* [ABOUT THIS TASK]:
Put the lines below into a JSON list of strings, one string per line. Leave out blank lines and the picture markers.

* [ENTRIES SHOWN]:
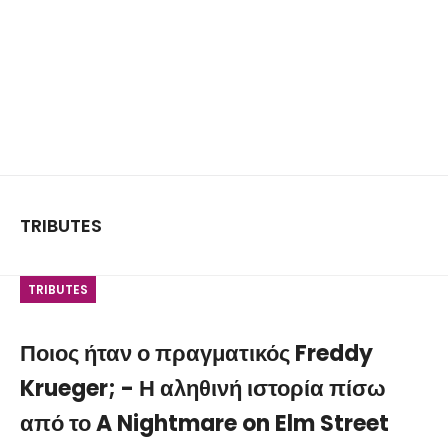
TRIBUTES
TRIBUTES
Ποιος ήταν ο πραγματικός Freddy
Krueger; - Η αληθινή ιστορία πίσω
από το A Nightmare on Elm Street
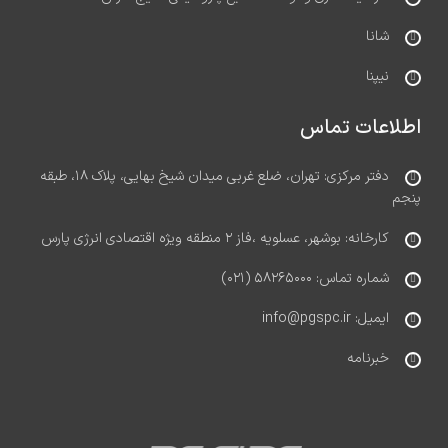
شانا
نیپنا
اطلاعات تماس
دفتر مرکزی: تهران، ضلع غربی میدان شیخ بهایی، پلاک ۱۸، طبقه
پنجم
کارخانه: بوشهر، عسلویه ،فاز ۲ منطقه ویژه اقتصادی انرژی پارس
شماره تماس: ۵۸۲۶۵۰۰۰ (۰۲۱)
ایمیل: info@pgspc.ir
خبرنامه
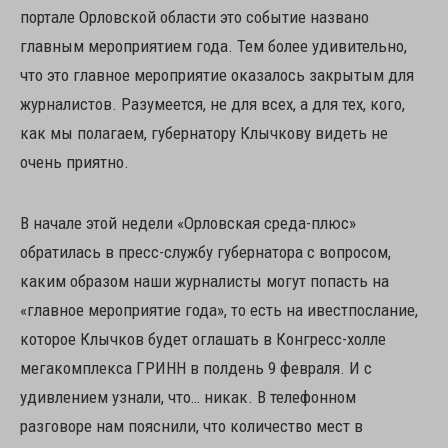
портале Орловской области это событие названо
главным мероприятием года. Тем более удивительно,
что это главное мероприятие оказалось закрытым для
журналистов. Разумеется, не для всех, а для тех, кого,
как мы полагаем, губернатору Клычкову видеть не
очень приятно.
В начале этой недели «Орловская среда-плюс»
обратилась в пресс-службу губернатора с вопросом,
каким образом наши журналисты могут попасть на
«главное мероприятие года», то есть на ивестпослание,
которое Клычков будет оглашать в Конгресс-холле
мегакомплекса ГРИНН в полдень 9 февраля. И с
удивлением узнали, что… никак. В телефонном
разговоре нам пояснили, что количество мест в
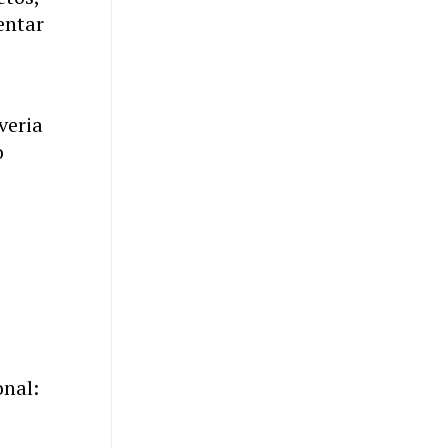
entar
veria
o
onal:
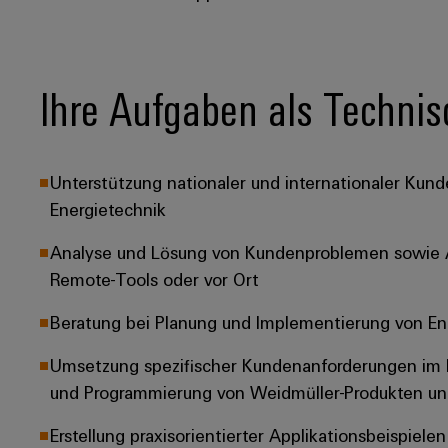
Ihre Aufgaben als Technis
Unterstützung nationaler und internationaler Kunde
Energietechnik
Analyse und Lösung von Kundenproblemen sowie A
Remote-Tools oder vor Ort
Beratung bei Planung und Implementierung von 
Umsetzung spezifischer Kundenanforderungen im 
und Programmierung von Weidmüller-Produkten u
Erstellung praxisorientierter Applikationsbeispiel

* [RESPONSE]:
[
  "TRIBUTES",
  "TRIBUTES",
  "Ποιος ήταν ο πραγματικός Freddy",
  "Krueger; - Η αληθινή ιστορία πίσω",
  "από το A Nightmare on Elm Street",
  "شانا",
  "نیپنا",
  "اطلاعات تماس",
  "دفتر مرکزی: تهران، ضلع غربی میدان شیخ بهایی، پلاک ۱۸، طبقه",
  "پنجم",
  "کارخانه: بوشهر، عسلویه ،فاز ۲ منطقه ویژه اقتصادی انرژی پارس",
  "شماره تماس: ۵۸۲۶۵۰۰۰ (۰۲۱)",
  "ایمیل: info@pgspc.ir",
  "خبرنامه",
  "портале Орловской области это событие названо",
  "главным мероприятием года. Тем более удивительно,",
  "что это главное мероприятие оказалось закрытым для",
  "журналистов. Разумеется, не для всех, а для тех, кого,",
  "как мы полагаем, губернатору Клычкову видеть не",
  "очень приятно.",
  "В начале этой недели «Орловская среда-плюс»",
  "обратилась в пресс-службу губернатора с вопросом,",
  "каким образом наши журналисты могут попасть на",
  "«главное мероприятие года», то есть на ивестпослание,",
  "которое Клычков будет оглашать в Конгресс-холле",
  "мегакомплекса ГРИНН в полдень 9 февраля. И с",
  "удивлением узнали, что… никак. В телефонном",
  "разговоре нам пояснили, что количество мест в",
  "entar",
  "veria",
  "o",
  "onal:",
  "Ihre Aufgaben als Technis",
  "Unterstützung nationaler und internationaler Kunde",
  "Energietechnik",
  "Analyse und Lösung von Kundenproblemen sowie A",
  "Remote-Tools oder vor Ort",
  "Beratung bei Planung und Implementierung von ",
  "Umsetzung spezifischer Kundenanforderungen im ",
  "und Programmierung von Weidmüller-Produkten u",
  "Erstellung praxisorientierter Applikationsbeispiel"
]